[KUTIPAN TEKS]
-=-=-=-=-

Bagaimanapun, nilai kehormatan dalam kebudayaan adalah sejarah pewarisan kebijaksanaan dari leluri para pendahulu. Artinya kita wajib secara sukarela menimba kearifan, kebajikan, keadaban, dari luar diri kita dalam tarikh yang berprogres. Menokohkan diri sendiri seperti yang dipraktikkan oleh Denny JA adalah suatu jalan sesat di samping congkak dan songong. Saya mendapatkan dasar-dasar kehormatan itu dari warisan puisi-puisi Semit. Kebetulan, selain filologi Yunani saya pun belajar secara khusus filologi Ibrani. Menurut saya puisi-puisi Ibrani dari bangsa Semit itu yang sudah diterjemahkan ke bahasa-bahasa Prancis, Jerman, Inggris, Belanda merupakan sumber kedibyaan dari puisi-puisi karya penyair besar dunia; sebut saja Shakespeare, Schiller, Goethe, Nietzsche, Baudelaire, sampai T.S. Eliot. Termasuk jangan lupa penyair Indonesia Amir Hamzah membaca sastra klasik Ibrani dari terjemahan Belanda, Het Hooglied van Salomo.

Sayangnya Denny JA sudah sombong soktau pula. Dalam tulisannya yang mencela saya, dia berkata, “REMI melakukan kesalahan elementer. Kesalahan para pemula yang tak terbiasa dengan tertib berpikir.” Apakah Denny JA tertib? Mulut besar! Bayangkan, menulis nama saya saja keliru. Dia menulis nama saya REMI SYLADO. Padahal saya menulis nama saya dengan dua /y/, yaitu Remy Sylado. Bukan dengan satu /i/. Dengan nama Remy Sylado ini, terakhir Februari 2018, dalam Hari Pers Nasional yang diselenggarakan di Padang dan diresmikan oleh Presiden RI Joko Widodo saya mendapat piala dan piagam bertuliskan “Remy Sylado, Penghargaan Kategori Kepeloporan Dalam Penulisan Media Musik dan Puisi”.

-=-=-=-=-

[CATATAN LATIHAN]
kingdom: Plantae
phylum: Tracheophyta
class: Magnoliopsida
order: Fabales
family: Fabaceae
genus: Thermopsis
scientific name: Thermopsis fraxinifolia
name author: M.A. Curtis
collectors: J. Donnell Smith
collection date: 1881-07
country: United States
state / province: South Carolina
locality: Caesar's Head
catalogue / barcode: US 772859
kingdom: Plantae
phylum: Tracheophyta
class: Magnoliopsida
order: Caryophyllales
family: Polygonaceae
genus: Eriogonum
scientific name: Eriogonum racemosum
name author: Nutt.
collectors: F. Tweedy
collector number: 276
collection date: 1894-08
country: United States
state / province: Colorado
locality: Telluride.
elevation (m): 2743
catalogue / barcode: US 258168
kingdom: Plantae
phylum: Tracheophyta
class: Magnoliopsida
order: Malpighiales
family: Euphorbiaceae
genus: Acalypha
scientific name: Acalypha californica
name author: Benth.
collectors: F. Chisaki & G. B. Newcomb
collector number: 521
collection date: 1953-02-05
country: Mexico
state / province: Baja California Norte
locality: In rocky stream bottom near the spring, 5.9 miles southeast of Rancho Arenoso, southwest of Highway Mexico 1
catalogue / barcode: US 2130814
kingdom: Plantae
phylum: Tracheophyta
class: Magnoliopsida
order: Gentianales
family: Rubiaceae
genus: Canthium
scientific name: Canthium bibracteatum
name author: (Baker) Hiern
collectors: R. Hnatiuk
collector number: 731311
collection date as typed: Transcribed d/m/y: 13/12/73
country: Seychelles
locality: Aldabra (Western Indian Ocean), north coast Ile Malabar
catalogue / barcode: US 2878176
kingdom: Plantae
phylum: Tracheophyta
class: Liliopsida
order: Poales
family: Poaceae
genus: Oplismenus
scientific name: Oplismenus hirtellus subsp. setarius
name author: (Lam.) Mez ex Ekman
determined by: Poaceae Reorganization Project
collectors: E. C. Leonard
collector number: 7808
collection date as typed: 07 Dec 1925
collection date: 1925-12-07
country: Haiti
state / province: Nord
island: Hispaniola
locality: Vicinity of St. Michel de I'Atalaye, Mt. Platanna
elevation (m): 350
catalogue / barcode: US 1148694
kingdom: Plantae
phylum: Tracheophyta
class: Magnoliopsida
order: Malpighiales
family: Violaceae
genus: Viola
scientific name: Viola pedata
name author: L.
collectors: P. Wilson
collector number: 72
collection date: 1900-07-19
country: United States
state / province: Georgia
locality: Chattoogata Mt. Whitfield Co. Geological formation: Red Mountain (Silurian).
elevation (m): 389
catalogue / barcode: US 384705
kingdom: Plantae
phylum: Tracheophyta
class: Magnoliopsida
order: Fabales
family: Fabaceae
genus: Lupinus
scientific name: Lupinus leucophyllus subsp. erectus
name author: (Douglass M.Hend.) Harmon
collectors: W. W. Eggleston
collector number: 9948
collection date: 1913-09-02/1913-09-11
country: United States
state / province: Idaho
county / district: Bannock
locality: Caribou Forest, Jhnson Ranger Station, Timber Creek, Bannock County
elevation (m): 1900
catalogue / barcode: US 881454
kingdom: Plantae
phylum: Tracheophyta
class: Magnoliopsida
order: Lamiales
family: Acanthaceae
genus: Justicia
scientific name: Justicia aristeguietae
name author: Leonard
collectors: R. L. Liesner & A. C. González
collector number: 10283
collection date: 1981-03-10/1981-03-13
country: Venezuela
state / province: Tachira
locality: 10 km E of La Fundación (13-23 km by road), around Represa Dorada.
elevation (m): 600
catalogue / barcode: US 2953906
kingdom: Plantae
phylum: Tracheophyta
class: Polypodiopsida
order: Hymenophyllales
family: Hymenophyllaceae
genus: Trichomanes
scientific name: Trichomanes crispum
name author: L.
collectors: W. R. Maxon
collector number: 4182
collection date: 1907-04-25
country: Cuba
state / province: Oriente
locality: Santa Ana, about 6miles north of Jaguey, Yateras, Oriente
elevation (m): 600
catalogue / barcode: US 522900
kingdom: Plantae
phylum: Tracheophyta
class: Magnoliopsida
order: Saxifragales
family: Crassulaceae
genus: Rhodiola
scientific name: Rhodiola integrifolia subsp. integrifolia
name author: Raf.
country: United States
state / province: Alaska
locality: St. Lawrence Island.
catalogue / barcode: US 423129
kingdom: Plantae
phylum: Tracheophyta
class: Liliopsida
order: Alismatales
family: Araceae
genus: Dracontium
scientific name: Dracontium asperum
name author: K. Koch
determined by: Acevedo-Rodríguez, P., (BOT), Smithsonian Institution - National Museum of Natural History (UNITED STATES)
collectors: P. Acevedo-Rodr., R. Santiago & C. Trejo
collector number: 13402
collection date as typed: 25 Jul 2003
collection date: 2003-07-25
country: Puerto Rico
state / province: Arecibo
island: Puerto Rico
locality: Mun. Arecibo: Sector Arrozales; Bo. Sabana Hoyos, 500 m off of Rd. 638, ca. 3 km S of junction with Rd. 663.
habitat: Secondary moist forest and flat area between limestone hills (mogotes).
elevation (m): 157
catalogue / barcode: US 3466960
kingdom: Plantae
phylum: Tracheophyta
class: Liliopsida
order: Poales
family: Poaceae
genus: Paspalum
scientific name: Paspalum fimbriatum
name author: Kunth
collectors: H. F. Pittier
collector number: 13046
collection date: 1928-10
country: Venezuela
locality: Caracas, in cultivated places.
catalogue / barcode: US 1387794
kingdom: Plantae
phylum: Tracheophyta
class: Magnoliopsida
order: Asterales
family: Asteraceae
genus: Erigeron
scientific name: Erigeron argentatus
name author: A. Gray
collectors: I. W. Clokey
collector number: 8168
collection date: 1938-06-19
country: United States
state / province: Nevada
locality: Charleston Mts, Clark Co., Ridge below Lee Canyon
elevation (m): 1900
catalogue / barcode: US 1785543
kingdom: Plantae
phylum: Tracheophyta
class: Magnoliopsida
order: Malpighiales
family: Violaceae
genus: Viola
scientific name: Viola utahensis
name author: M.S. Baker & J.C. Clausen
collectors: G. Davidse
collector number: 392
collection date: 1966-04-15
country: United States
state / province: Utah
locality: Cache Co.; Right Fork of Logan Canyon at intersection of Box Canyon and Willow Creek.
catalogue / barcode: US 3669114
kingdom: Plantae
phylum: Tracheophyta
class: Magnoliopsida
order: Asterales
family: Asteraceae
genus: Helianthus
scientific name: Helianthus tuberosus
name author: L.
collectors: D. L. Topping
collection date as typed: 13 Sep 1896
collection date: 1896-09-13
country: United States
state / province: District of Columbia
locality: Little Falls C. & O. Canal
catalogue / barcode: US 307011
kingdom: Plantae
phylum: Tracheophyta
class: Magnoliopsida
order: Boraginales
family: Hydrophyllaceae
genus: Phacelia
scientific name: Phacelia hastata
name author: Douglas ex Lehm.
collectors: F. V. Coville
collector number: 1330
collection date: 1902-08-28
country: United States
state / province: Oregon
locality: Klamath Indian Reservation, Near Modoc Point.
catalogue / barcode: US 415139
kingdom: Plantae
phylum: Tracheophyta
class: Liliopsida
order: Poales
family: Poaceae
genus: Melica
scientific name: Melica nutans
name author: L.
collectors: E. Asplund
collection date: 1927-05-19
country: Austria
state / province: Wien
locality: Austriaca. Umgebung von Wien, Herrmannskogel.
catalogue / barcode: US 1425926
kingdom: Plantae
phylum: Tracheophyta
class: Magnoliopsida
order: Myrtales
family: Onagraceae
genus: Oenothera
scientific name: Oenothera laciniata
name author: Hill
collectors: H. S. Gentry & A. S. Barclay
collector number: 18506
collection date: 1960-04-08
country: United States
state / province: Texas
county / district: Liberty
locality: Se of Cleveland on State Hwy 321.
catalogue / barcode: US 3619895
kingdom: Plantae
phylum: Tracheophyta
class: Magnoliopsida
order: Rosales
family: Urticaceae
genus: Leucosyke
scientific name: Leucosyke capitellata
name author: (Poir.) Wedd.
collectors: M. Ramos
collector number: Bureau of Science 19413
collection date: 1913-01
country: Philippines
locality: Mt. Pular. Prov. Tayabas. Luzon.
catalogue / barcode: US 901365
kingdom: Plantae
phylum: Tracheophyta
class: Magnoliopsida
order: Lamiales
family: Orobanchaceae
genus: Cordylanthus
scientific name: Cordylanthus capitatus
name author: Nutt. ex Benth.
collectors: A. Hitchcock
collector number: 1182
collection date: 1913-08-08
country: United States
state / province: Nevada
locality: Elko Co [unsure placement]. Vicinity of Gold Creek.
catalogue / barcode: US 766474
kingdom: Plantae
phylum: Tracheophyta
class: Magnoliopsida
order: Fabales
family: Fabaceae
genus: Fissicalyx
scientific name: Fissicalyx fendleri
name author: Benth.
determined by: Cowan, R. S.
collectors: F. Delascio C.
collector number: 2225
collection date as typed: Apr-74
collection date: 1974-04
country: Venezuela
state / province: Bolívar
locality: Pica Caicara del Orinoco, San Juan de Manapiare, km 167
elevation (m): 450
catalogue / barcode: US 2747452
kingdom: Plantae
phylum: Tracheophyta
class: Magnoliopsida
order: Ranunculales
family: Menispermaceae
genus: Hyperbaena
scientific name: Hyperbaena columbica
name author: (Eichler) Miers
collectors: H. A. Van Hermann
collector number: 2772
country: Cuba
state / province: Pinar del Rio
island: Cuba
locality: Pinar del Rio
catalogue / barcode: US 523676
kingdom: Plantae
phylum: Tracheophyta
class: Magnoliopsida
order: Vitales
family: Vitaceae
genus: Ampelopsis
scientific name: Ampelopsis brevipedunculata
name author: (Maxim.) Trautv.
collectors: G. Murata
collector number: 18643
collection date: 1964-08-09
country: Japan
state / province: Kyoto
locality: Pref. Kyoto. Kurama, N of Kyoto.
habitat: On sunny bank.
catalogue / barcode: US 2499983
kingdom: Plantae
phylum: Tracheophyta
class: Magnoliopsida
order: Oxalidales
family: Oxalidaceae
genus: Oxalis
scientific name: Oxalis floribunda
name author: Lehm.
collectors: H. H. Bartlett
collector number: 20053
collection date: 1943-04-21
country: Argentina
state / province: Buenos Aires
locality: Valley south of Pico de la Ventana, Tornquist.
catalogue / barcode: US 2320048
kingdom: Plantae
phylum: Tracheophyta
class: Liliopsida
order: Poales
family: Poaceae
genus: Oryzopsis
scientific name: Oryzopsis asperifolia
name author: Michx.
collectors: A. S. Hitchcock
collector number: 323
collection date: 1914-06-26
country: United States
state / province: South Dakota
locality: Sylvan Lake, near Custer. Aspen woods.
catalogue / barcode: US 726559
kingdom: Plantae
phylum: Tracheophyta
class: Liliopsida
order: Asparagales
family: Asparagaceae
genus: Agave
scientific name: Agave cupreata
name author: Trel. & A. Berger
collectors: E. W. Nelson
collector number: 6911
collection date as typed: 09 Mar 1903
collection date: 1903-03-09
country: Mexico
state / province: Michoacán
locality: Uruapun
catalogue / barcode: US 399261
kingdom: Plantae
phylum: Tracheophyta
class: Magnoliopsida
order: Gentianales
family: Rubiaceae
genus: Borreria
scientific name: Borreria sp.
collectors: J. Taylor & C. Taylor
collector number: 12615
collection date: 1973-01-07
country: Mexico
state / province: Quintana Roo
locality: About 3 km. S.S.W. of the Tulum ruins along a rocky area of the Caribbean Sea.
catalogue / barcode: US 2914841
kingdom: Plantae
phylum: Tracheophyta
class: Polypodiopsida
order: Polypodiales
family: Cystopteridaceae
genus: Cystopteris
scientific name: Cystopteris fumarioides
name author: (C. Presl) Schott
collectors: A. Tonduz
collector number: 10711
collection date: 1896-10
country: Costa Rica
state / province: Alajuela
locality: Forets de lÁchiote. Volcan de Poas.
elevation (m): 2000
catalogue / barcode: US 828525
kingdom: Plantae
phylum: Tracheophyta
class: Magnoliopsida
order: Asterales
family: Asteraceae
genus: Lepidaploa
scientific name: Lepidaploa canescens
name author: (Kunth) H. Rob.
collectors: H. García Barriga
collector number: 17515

-=-=-=-=-

[LATIHAN DIKERJAKAN]
1/ Menurut kutipan teks, di kota mana Hari Pers Nasional pada Februari 2018 diselenggarakan?
2/ Salin ulang catatan mulai dari baris pertama dan berhenti setelah baris yang memuat "family: Polygonaceae".

[JAWABAN PER SOAL]
1/ Di Padang.

2/
kingdom: Plantae
phylum: Tracheophyta
class: Magnoliopsida
order: Fabales
family: Fabaceae
genus: Thermopsis
scientific name: Thermopsis fraxinifolia
name author: M.A. Curtis
collectors: J. Donnell Smith
collection date: 1881-07
country: United States
state / province: South Carolina
locality: Caesar's Head
catalogue / barcode: US 772859
kingdom: Plantae
phylum: Tracheophyta
class: Magnoliopsida
order: Caryophyllales
family: Polygonaceae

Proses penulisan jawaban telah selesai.